═══ Dataset entries ═══
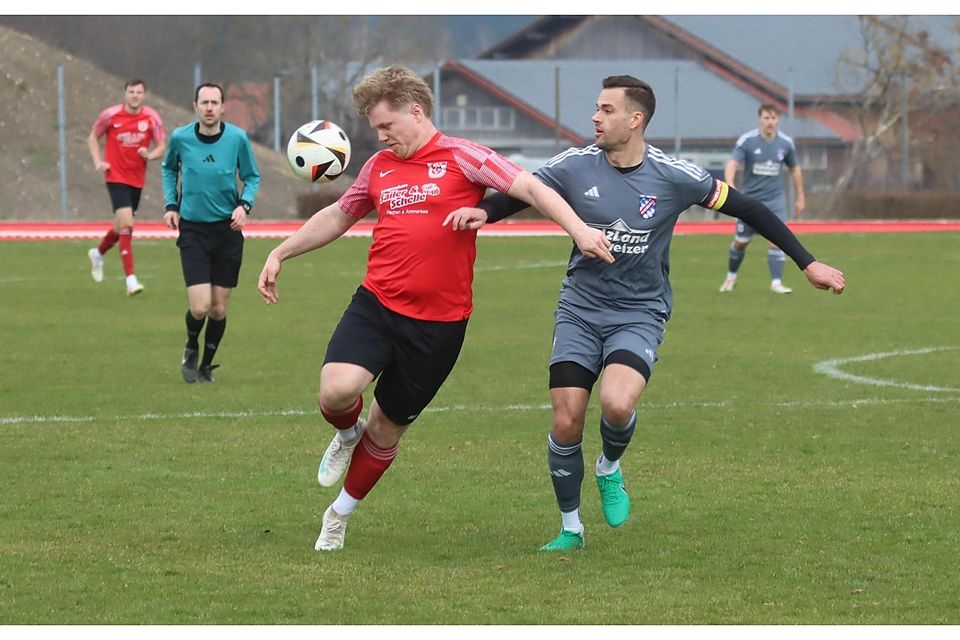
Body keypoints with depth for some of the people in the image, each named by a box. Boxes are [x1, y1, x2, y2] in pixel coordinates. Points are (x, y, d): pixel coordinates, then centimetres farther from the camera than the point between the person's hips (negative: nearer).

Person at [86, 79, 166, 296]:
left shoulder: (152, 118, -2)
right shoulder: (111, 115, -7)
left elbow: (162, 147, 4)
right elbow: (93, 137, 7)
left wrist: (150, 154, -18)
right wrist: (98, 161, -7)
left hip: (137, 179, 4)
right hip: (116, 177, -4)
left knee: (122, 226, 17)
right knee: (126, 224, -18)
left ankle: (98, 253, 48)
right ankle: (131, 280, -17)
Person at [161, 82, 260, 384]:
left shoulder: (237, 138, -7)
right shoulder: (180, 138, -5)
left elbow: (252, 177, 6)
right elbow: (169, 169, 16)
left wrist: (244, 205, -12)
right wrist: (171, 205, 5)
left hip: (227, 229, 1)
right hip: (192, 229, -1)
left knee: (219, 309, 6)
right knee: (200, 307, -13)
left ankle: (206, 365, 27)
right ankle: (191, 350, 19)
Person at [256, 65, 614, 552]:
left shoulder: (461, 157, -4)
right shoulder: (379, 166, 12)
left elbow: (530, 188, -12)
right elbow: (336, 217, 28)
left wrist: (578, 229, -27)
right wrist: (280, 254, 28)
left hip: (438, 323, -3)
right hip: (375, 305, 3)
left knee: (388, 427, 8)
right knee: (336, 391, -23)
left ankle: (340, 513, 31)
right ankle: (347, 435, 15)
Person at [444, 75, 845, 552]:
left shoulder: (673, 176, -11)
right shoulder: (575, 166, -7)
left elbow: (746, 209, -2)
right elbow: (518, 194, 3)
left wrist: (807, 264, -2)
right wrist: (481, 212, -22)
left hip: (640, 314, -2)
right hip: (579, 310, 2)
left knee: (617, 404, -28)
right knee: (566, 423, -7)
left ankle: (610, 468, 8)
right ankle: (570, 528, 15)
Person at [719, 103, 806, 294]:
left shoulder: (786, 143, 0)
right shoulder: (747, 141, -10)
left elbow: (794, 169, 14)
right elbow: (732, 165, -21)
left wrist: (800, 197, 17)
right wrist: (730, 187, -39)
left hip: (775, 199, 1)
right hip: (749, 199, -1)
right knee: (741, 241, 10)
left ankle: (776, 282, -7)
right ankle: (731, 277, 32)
═══
When you copy the entries above, keep every word exactly and omit the images.

Body keypoints with depth for some of the people in the image, each named by a box. Boxes are [x1, y1, x2, y2] in pixel coordinates. Points are (x, y, d): pixel coordinates, then centimetres farther from the camera than the point between the person's hips (negative: nearer).

Person at [86, 79, 166, 296]:
left shoulder: (152, 118, -2)
right shoulder: (111, 115, -7)
left elbow: (162, 147, 4)
right elbow: (93, 137, 7)
left wrist: (150, 154, -18)
right wrist: (98, 161, -7)
left hip: (137, 179, 4)
right hip: (116, 177, -4)
left knee: (122, 226, 17)
right knee: (126, 224, -18)
left ankle: (98, 253, 48)
right ankle: (131, 280, -17)
Person at [161, 82, 260, 384]:
left shoulder: (237, 138, -7)
right shoulder: (180, 138, -5)
left elbow: (252, 177, 6)
right elbow: (169, 169, 16)
left wrist: (244, 205, -12)
right wrist: (171, 205, 5)
left hip: (227, 229, 1)
right hip: (192, 229, -1)
left knee: (219, 309, 6)
right knee: (200, 307, -13)
left ankle: (206, 365, 27)
right ankle: (191, 350, 19)
Person at [256, 65, 614, 552]:
left shoulder: (461, 157, -4)
right shoulder: (379, 166, 12)
left elbow: (530, 188, -12)
right elbow: (336, 217, 28)
left wrist: (578, 229, -27)
right wrist: (280, 254, 28)
left hip: (438, 323, -3)
right hip: (375, 305, 3)
left knee: (388, 427, 8)
right knee: (336, 391, -23)
left ankle: (340, 513, 31)
right ankle: (347, 435, 15)
Person at [444, 75, 845, 552]:
left shoulder: (673, 176, -11)
right shoulder: (575, 166, -7)
left elbow: (746, 209, -2)
right elbow: (518, 194, 3)
left wrist: (807, 264, -2)
right wrist: (481, 212, -22)
left hip: (640, 314, -2)
right hip: (579, 310, 2)
left knee: (617, 404, -28)
right knee: (566, 423, -7)
left ankle: (610, 468, 8)
right ankle: (570, 528, 15)
Person at [719, 103, 806, 294]:
left shoulder: (786, 143, 0)
right shoulder: (747, 141, -10)
left elbow: (794, 169, 14)
right elbow: (732, 165, -21)
left wrist: (800, 197, 17)
right wrist: (730, 187, -39)
left hip: (775, 199, 1)
right hip: (749, 199, -1)
right knee: (741, 241, 10)
left ankle: (776, 282, -7)
right ankle: (731, 277, 32)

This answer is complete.